The pioneers of real emigration were those who did street jobs and were therefore able to pass on news and reliable information for long-term emigration. In Tuscany, peasants moved to Corsica for farm work, and then to France, attracted by better wages, even though the most common qualified job was that of the image maker. Inhabitants of Liguria sailed across the Mediterranean and reached the countries of North Africa for seasonal jobs. Street musicians from all over Italy left for many European countries, and then for the Americas, while sellers of prints and haberdashery, together with woodmen and diggers, left the eastern regions of the peninsula. The Savoyard chimney sweepers were especially present in France.

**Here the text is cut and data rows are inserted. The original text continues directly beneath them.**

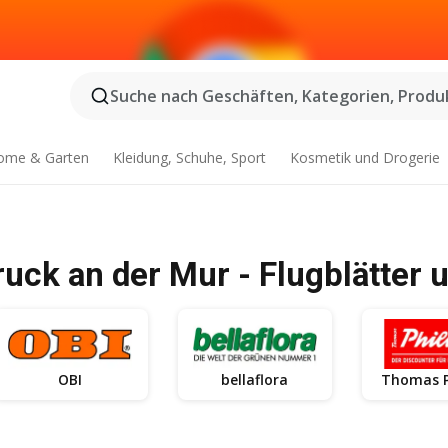
Suche nach Geschäften, Kategorien, Produk
ome & Garten
Kleidung, Schuhe, Sport
Kosmetik und Drogerie
uck an der Mur - Flugblätter 
OBI
bellaflora
Thomas P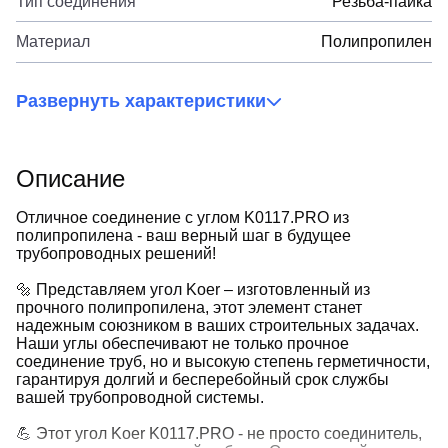
Тип соединения
Резьба-пайка
Материал
Полипропилен
Развернуть характеристики
Описание
Отличное соединение с углом K0117.PRO из
полипропилена - ваш верный шаг в будущее
трубопроводных решений!
🔩 Представляем угол Koer – изготовленный из
прочного полипропилена, этот элемент станет
надежным союзником в ваших строительных задачах.
Наши углы обеспечивают не только прочное
соединение труб, но и высокую степень герметичности,
гарантируя долгий и бесперебойный срок службы
вашей трубопроводной системы.
💪 Этот угол Koer K0117.PRO - не просто соединитель,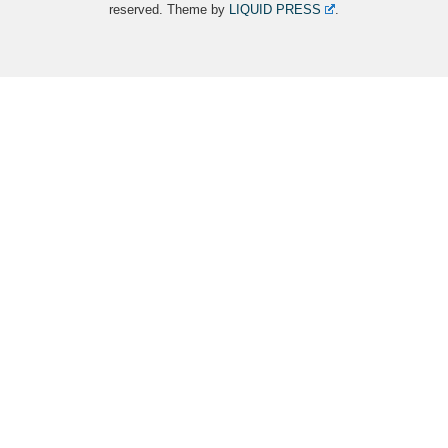
reserved.
Theme by
LIQUID PRESS
.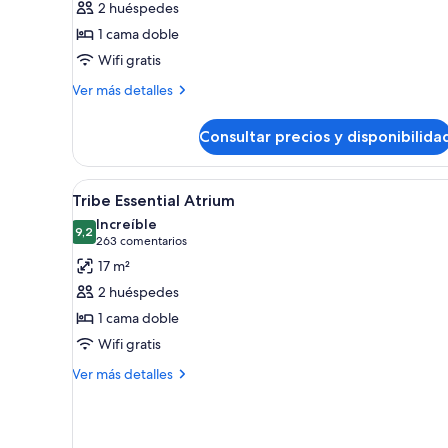
2 huéspedes
Tribe
1 cama doble
Essential
Wifi gratis
Más
Ver más detalles
detalles
de
Consultar precios y disponibilida
Tribe
Essential
Abrir
Una habitación de hotel modern
13
Tribe Essential Atrium
todas
Increíble
las
9,2
9,2 de 10
(263 comentarios)
263 comentarios
fotos
17 m²
de
2 huéspedes
Tribe
1 cama doble
Essential
Wifi gratis
Atrium
Más
Ver más detalles
detalles
de
Tribe
Essential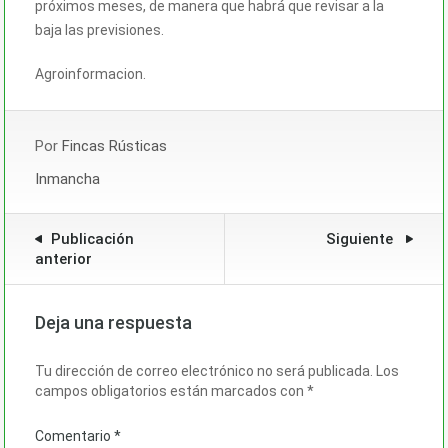
próximos meses, de manera que habrá que revisar a la
baja las previsiones.
Agroinformacion.
Por
Fincas Rústicas
Inmancha
Publicación
Siguiente
anterior
Deja una respuesta
Tu dirección de correo electrónico no será publicada.
Los
campos obligatorios están marcados con
*
Comentario
*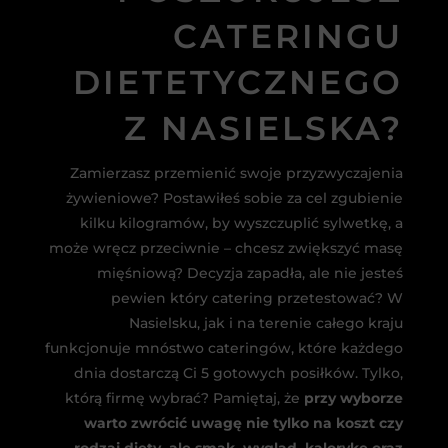
CATERINGU
DIETETYCZNEGO
Z NASIELSKA?
Zamierzasz przemienić swoje przyzwyczajenia
żywieniowe? Postawiłeś sobie za cel zgubienie
kilku kilogramów, by wyszczuplić sylwetkę, a
może wręcz przeciwnie – chcesz zwiększyć masę
mięśniową? Decyzja zapadła, ale nie jesteś
pewien który catering przetestować? W
Nasielsku, jak i na terenie całego kraju
funkcjonuje mnóstwo cateringów, które każdego
dnia dostarczą Ci 5 gotowych posiłków. Tylko,
którą firmę wybrać? Pamiętaj, że
przy wyborze
warto zwrócić uwagę nie tylko na koszt czy
rodzaj diety, ale smak, wygląd, kalorykę oraz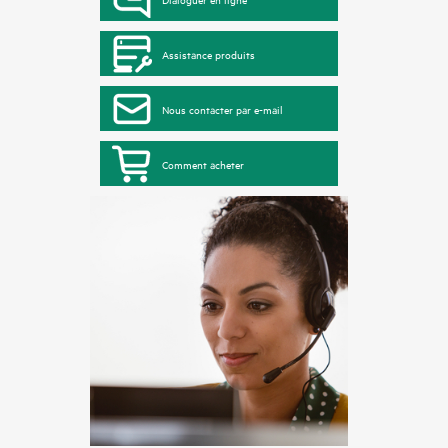
Assistance produits
Nous contacter par e-mail
Comment acheter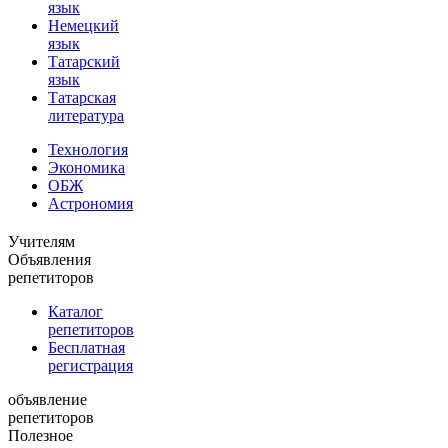
язык
Немецкий
язык
Татарский
язык
Татарская
литература
Технология
Экономика
ОБЖ
Астрономия
Учителям
Объявления
репетиторов
Каталог
репетиторов
Бесплатная
регистрация
объявление
репетиторов
Полезное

The so-called “itinerant jobs” - musicians, acrobats or animal tamers, and sellers of various goods – were but a step removed from the unashamed street begging which had been endemic for centuries in times of great poverty.
With the improvement of transport and the beginning of large- scale emigration, the routes of the wanderers extended, first all across Europe, and then as far as America. The police did not look favourably upon them, as they were constantly accompanied by children whose role was to help keep the begging undetected. Their miserable fate aroused pity and indignation among the upper classes who, whether in favour of or against emigration, saw begging as evidence in support of their views. The phenomenon developed increasingly, while laws for regulation of juvenile work remained ineffective. Sometimes it was fathers who brought their own children with them, sometimes it was trusted acquaintances. The ultimate hope was that, along the highways and byways of the world, children would learn a job which would give them a livelihood.
For poor families, entrusting one of their children to a master was nevertheless seen as a sort of relief – one mouth less to feed, a small sum received as a reward, and the hope that the child could ultimately learn the trade of the image maker, hopefully becoming a master craftsman.
A “campaign” abroad meant spending two to three years on the road. The master ran a small company, with each person doing a specific job – pressing the statuettes from pre-prepared moulds, trimming them to a uniform finish and painting them.
Once they had reached their chosen destination, a workshop was opened, and the statuettes produced were sold in the streets by young boys. These statuettes represented Madonnas and Saints, the Pope (appreciated not only by the Italians but also by the Irish Catholics), various heroes – Garibaldi was successfully sold everywhere – and famous personalities of the country in which the image-maker worked (in the United States, Abraham Lincoln was very popular).
A special job: the image maker
The first specialised occupation to spread throughout the world, especially among emigrants from the Lucca area, was that of the image maker. An occupational survey carried out between 1870 and 1874, included image making among the jobs and trades of Italians abroad.
For instance, in Paris there were more than a dozen. At least six of these worked “at a superior level, becoming creators of models”. Overall, there were around two hundred image makers, while the number of boys selling the statuettes in the streets was unknown.
“This beggary disguised with the symbols of the arts” was the most widespread, tangible image of the conspicuous presence of Italians on the street all over the world. The cruelty of the “owners” towards the young children they set to work on streets far from home was undeniable. Apprentices in many fields, both in Italy and abroad, were often unwittingly involved in speculation and shady deals, though this was less common among image sellers.